Please find every line in the data below that contains the word "when" and copy each of those lines.

<<<<

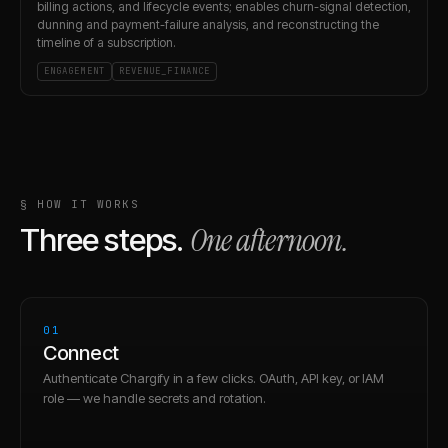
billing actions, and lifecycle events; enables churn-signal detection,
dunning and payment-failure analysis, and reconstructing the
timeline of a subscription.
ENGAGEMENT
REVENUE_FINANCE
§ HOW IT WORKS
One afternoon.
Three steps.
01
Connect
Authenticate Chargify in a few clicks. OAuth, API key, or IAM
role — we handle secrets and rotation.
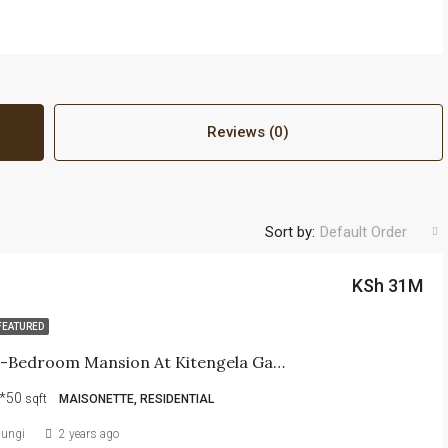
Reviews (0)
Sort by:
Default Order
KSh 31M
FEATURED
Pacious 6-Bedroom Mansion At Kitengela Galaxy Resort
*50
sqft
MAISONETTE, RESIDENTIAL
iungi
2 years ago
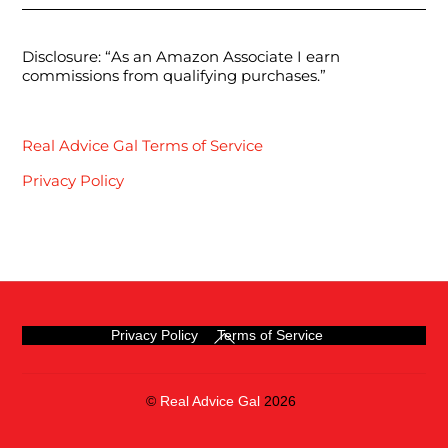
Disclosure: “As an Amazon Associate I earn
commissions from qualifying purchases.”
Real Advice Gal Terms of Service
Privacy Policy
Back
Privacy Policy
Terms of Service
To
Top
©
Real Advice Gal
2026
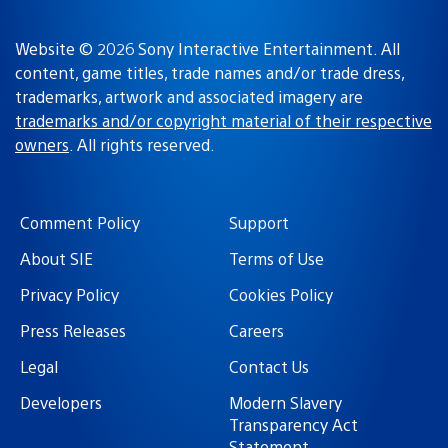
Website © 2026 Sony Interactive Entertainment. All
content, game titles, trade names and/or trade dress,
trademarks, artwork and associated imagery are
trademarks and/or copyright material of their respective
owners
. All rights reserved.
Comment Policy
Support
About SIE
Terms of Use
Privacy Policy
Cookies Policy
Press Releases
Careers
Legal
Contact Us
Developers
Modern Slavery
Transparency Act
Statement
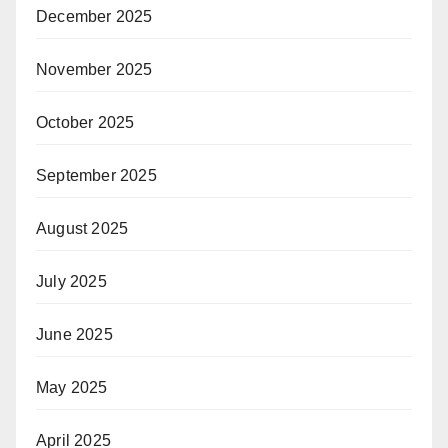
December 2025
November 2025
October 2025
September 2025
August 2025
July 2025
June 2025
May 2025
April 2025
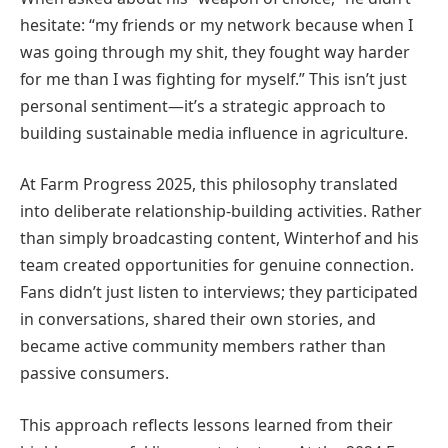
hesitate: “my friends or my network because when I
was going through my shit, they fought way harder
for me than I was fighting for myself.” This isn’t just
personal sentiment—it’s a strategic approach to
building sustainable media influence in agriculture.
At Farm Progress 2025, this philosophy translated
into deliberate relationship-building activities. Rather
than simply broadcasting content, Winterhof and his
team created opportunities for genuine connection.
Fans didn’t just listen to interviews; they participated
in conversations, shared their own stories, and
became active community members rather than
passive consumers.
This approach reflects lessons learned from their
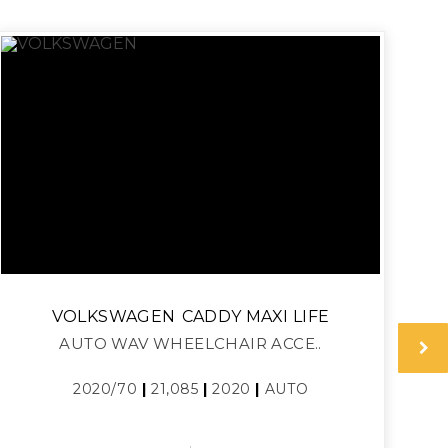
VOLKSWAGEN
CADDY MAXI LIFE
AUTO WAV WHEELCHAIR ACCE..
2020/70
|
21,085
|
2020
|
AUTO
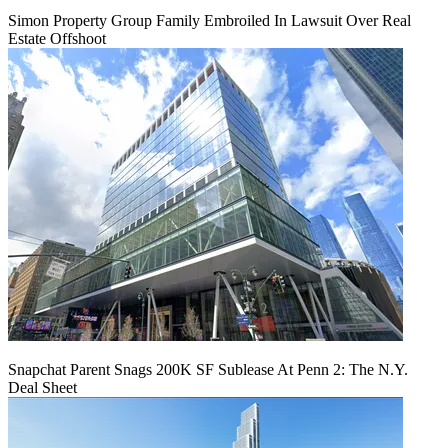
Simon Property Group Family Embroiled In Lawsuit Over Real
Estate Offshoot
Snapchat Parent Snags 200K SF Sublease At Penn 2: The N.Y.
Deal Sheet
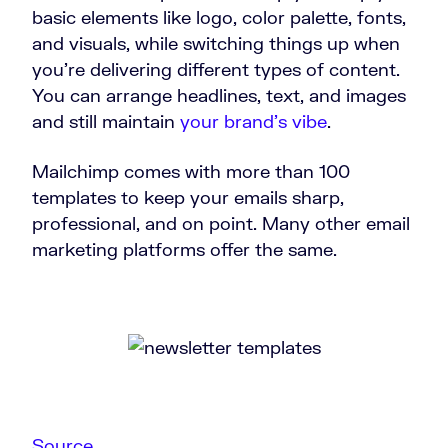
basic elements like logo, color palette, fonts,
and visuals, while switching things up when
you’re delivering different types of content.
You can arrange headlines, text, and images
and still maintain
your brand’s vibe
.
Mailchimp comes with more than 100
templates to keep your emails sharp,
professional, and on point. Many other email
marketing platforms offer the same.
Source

>>>>
<<<<

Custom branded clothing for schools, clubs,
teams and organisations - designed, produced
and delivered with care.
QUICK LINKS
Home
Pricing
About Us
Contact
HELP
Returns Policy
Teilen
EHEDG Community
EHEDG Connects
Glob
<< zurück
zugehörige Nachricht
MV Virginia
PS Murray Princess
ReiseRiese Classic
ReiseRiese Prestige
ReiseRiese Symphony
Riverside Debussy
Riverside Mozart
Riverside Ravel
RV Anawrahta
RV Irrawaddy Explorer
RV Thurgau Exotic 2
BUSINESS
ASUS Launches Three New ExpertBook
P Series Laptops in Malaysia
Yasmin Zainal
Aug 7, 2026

>>>>

== RESPONSE AREA ==
hesitate: “my friends or my network because when I
and visuals, while switching things up when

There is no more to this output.